Utah and Back travel blog

prehistoric road?

drive doen to Sedona

only wild animal we saw today

further down the road

drive into Sedona






interesting rock formations

into Sedona

Main street in Sedona

Bob & friend



one of many Havelina statues in town

Aaron, this is for you

another friend

Montezuma's Castle

store rooms of the castle

Diorama of the castle

Indian Nation sign

dwelling at Montezuma's Well

Montezuma's Well

another dwelling at well

surrounding the well

Arizona Divide, 7000+ ft elevation

Today we drove down to Sedona. The way be drove down was the scenic way, at least for me. Bob however had other thoughts. We have driven this route before, well I have, but this time we had the dash cam. However, it didn't work so Bob took some pictures, but once again, the pictures do not convey the beauty. The last time we drove there, the road was not a gravel path. They are working on it in parts and it is rough.

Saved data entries
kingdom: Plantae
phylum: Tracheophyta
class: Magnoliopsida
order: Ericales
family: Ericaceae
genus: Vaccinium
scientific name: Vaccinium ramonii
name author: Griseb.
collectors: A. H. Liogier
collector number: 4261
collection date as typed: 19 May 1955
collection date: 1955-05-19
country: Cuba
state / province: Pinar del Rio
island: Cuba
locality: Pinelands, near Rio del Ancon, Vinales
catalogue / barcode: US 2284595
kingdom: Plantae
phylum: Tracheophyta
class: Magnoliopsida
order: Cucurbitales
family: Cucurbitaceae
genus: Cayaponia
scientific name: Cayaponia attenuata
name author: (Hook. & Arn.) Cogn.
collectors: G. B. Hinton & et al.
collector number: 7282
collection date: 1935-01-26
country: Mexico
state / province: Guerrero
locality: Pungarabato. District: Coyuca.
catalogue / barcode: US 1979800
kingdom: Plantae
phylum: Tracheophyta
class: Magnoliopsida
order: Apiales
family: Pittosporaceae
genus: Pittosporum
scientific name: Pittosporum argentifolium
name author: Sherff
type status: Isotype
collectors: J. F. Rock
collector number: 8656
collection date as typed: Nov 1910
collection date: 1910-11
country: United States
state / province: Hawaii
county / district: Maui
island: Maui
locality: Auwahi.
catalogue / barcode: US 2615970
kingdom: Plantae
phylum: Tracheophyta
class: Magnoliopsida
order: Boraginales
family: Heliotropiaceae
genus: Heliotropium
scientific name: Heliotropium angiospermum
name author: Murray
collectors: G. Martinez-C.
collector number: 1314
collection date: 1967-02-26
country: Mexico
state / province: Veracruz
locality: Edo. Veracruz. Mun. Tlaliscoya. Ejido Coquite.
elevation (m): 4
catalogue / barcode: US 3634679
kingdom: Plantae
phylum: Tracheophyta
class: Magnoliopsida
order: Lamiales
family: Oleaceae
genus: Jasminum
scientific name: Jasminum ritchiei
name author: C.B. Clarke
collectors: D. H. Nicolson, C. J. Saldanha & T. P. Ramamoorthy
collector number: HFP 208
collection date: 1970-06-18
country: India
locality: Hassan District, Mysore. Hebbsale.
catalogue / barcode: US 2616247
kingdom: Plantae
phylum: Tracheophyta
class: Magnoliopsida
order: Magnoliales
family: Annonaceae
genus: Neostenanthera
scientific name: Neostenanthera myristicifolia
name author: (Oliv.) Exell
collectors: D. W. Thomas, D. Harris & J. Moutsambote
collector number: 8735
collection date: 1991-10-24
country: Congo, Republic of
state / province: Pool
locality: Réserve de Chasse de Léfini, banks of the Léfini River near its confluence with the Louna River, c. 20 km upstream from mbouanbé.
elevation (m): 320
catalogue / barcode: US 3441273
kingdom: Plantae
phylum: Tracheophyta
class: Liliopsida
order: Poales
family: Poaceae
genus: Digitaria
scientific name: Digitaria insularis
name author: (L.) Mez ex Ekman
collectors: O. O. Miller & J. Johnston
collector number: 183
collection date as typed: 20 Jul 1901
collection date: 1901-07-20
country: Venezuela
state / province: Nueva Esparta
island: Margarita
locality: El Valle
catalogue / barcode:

## Problems and tasks
a) Answer these questions about the travel blog.
(i) What elevation does the blog give for the Arizona Divide?
(ii) What kind of statue does the blog say there are many of in Sedona?
(iii) What happened with the dash cam on the drive?
b) Carry on the Sedona travel blog from its final sentence, keeping the same voice.

## Answers to the problems
a)
(i) 7000+ ft
(ii) Havelina statues
(iii) It didn't work, so Bob took pictures instead.

b)
There is no way I would drive the motor home down that road, but there was a car pulling a travel trailer around those switch back and down the narrow road. Now the last time we were down this road it was Apr, today the road was lined with parked cars while their occupants walked down to where some water must have been (they were all in bathing suits and carrying tubes and picnic baskets.

After arriving in Sedona and walking around, we both agreed that Sedona isn't our kind of town. The best thing, IMO, is the scenery around the town. The red rocks and many rock formations are just fantastic. Sedona is definitely a shoppers paradise. You can buy most anything you want.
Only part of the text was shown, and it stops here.